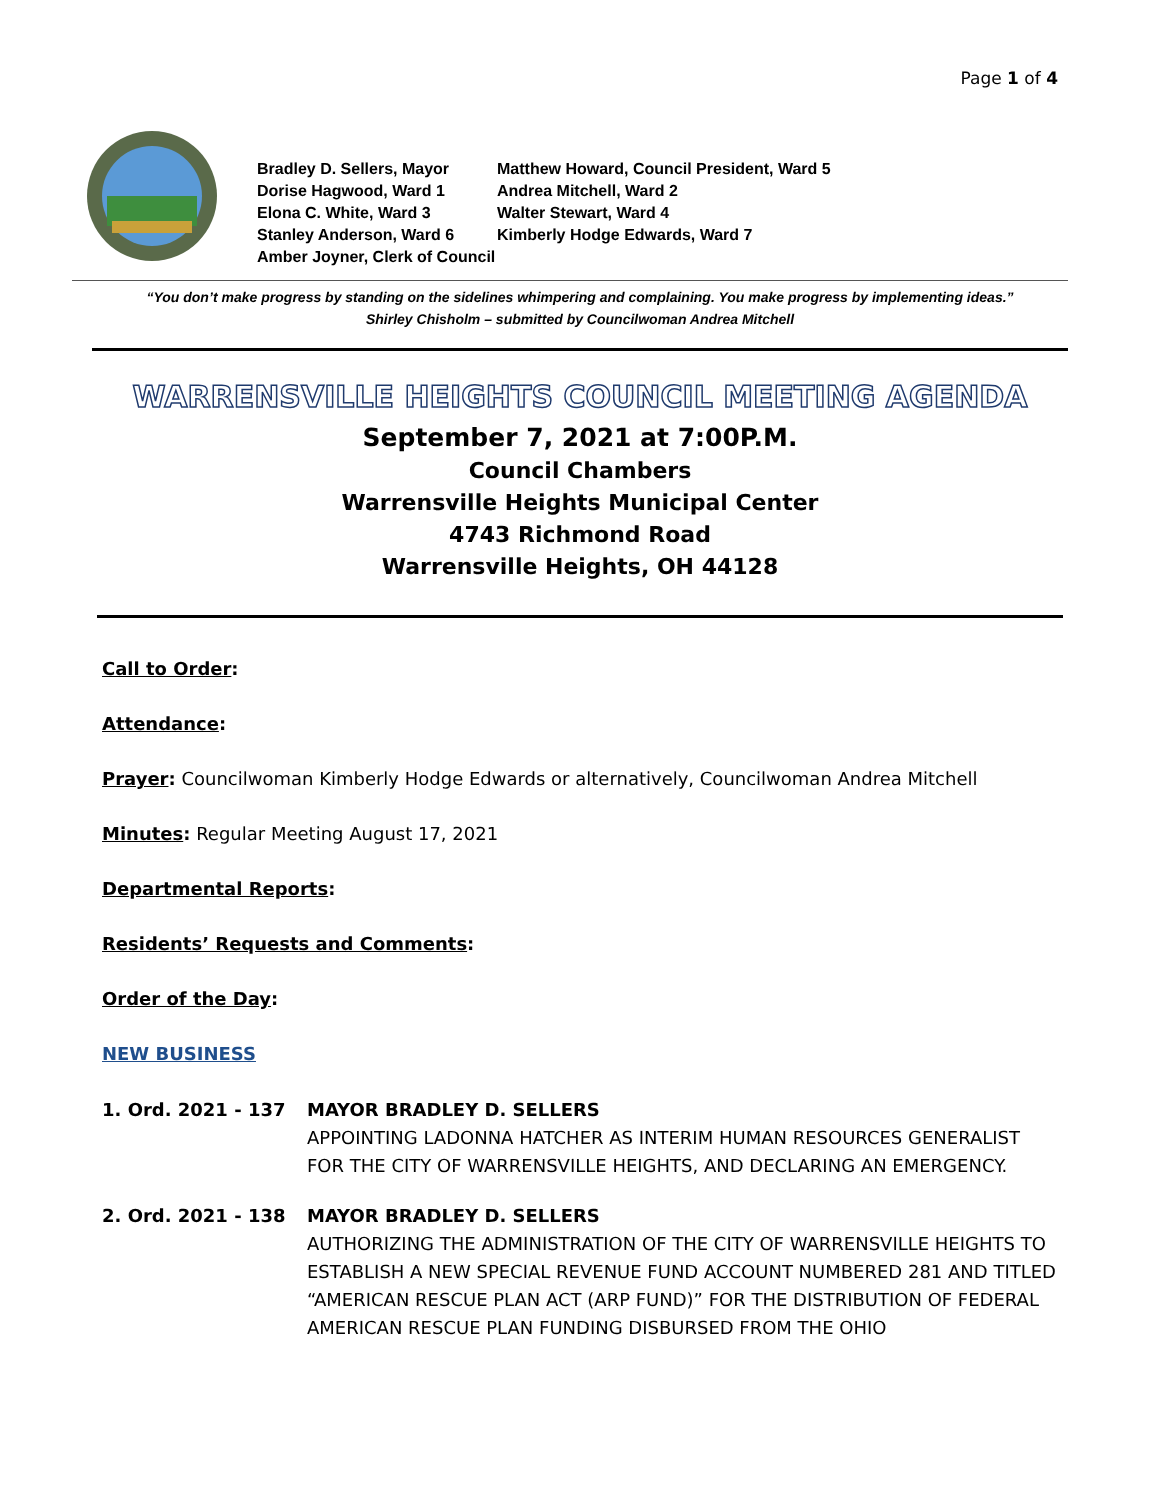Page 1 of 4
Bradley D. Sellers, Mayor
Matthew Howard, Council President, Ward 5
Dorise Hagwood, Ward 1
Andrea Mitchell, Ward 2
Elona C. White, Ward 3
Walter Stewart, Ward 4
Stanley Anderson, Ward 6
Kimberly Hodge Edwards, Ward 7
Amber Joyner, Clerk of Council
“You don’t make progress by standing on the sidelines whimpering and complaining. You make progress by implementing ideas.”
Shirley Chisholm – submitted by Councilwoman Andrea Mitchell
WARRENSVILLE HEIGHTS COUNCIL MEETING AGENDA
September 7, 2021 at 7:00P.M.
Council Chambers
Warrensville Heights Municipal Center
4743 Richmond Road
Warrensville Heights, OH 44128
Call to Order:
Attendance:
Prayer: Councilwoman Kimberly Hodge Edwards or alternatively, Councilwoman Andrea Mitchell
Minutes: Regular Meeting August 17, 2021
Departmental Reports:
Residents’ Requests and Comments:
Order of the Day:
NEW BUSINESS
1. Ord. 2021 - 137 MAYOR BRADLEY D. SELLERS
APPOINTING LADONNA HATCHER AS INTERIM HUMAN RESOURCES GENERALIST FOR THE CITY OF WARRENSVILLE HEIGHTS, AND DECLARING AN EMERGENCY.
2. Ord. 2021 - 138 MAYOR BRADLEY D. SELLERS
AUTHORIZING THE ADMINISTRATION OF THE CITY OF WARRENSVILLE HEIGHTS TO ESTABLISH A NEW SPECIAL REVENUE FUND ACCOUNT NUMBERED 281 AND TITLED “AMERICAN RESCUE PLAN ACT (ARP FUND)” FOR THE DISTRIBUTION OF FEDERAL AMERICAN RESCUE PLAN FUNDING DISBURSED FROM THE OHIO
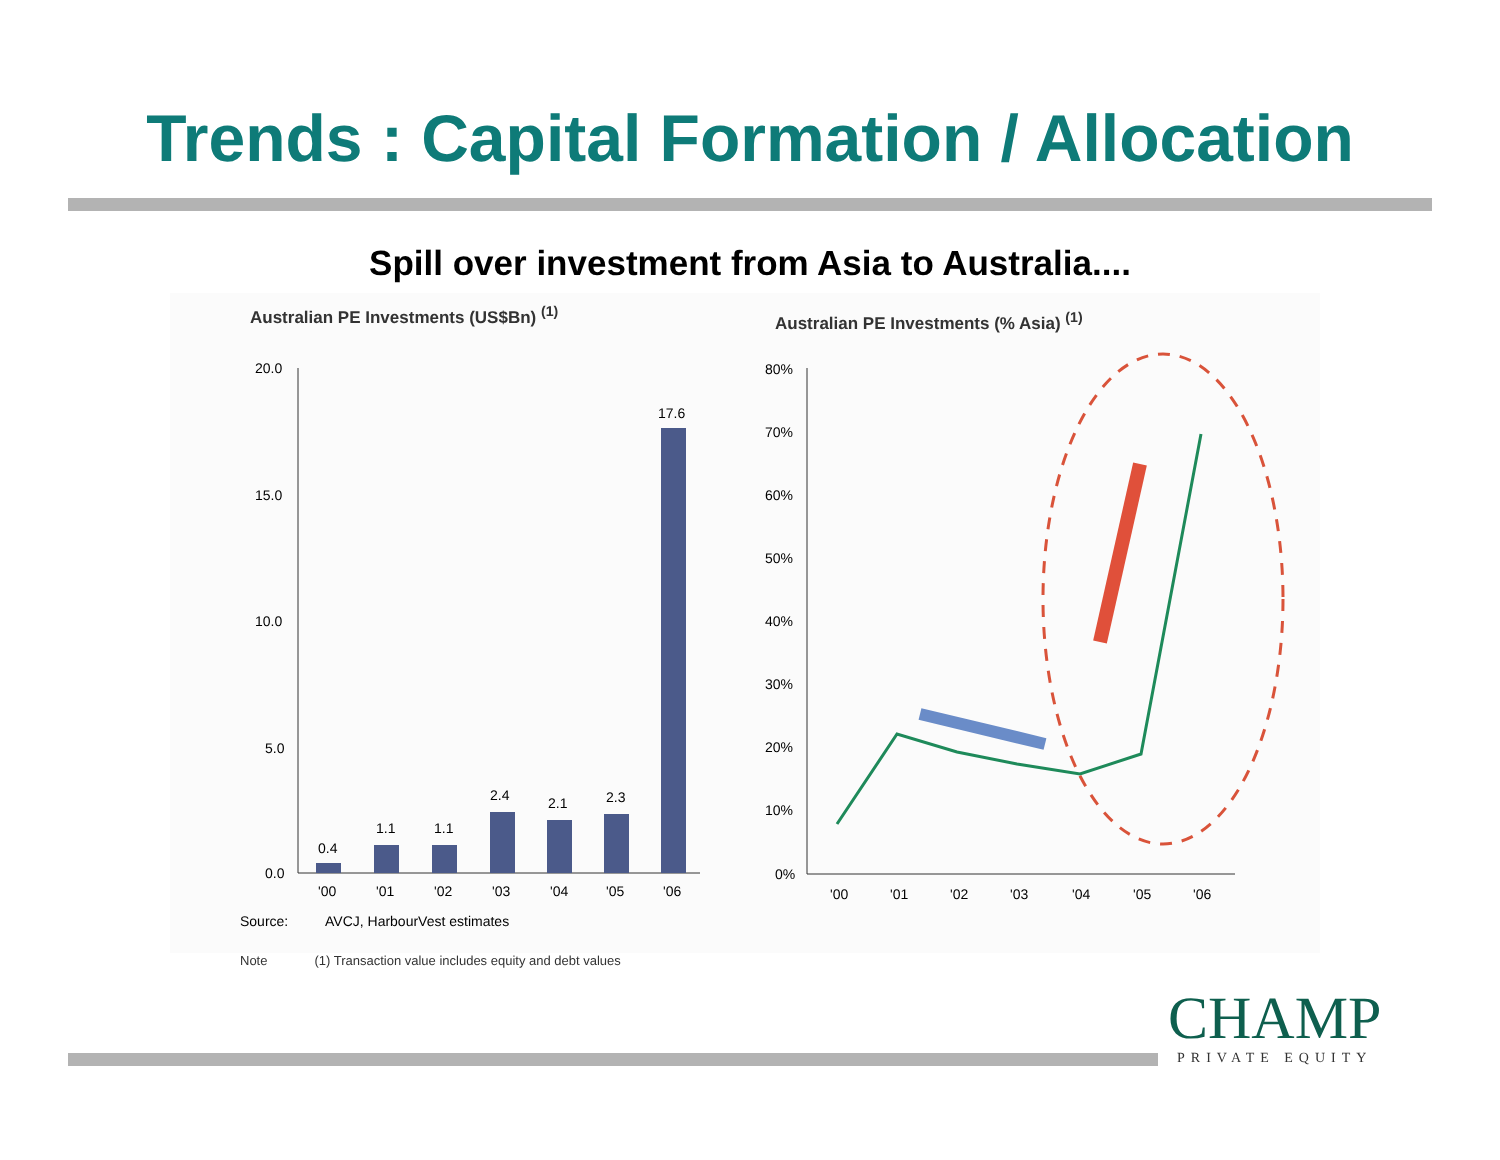Trends : Capital Formation / Allocation
Spill over investment from Asia to Australia....
Australian PE Investments (US$Bn) <sup>(1)</sup>
20.0
15.0
10.0
5.0
0.0
0.4
1.1
1.1
2.4
2.1
2.3
17.6
'00
'01
'02
'03
'04
'05
'06
Source:
AVCJ, HarbourVest estimates
Australian PE Investments (% Asia) <sup>(1)</sup>
80%
70%
60%
50%
40%
30%
20%
10%
0%
'00
'01
'02
'03
'04
'05
'06
Note (1) Transaction value includes equity and debt values
CHAMP
PRIVATE EQUITY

————————

Set the lines above down again, word for word, from the first through the one containing "NEW BUSINESS"; pictures excluded.

Page 1 of 4
Bradley D. Sellers, Mayor
Matthew Howard, Council President, Ward 5
Dorise Hagwood, Ward 1
Andrea Mitchell, Ward 2
Elona C. White, Ward 3
Walter Stewart, Ward 4
Stanley Anderson, Ward 6
Kimberly Hodge Edwards, Ward 7
Amber Joyner, Clerk of Council
“You don’t make progress by standing on the sidelines whimpering and complaining. You make progress by implementing ideas.”
Shirley Chisholm – submitted by Councilwoman Andrea Mitchell
WARRENSVILLE HEIGHTS COUNCIL MEETING AGENDA
September 7, 2021 at 7:00P.M.
Council Chambers
Warrensville Heights Municipal Center
4743 Richmond Road
Warrensville Heights, OH 44128
Call to Order:
Attendance:
Prayer: Councilwoman Kimberly Hodge Edwards or alternatively, Councilwoman Andrea Mitchell
Minutes: Regular Meeting August 17, 2021
Departmental Reports:
Residents’ Requests and Comments:
Order of the Day:
NEW BUSINESS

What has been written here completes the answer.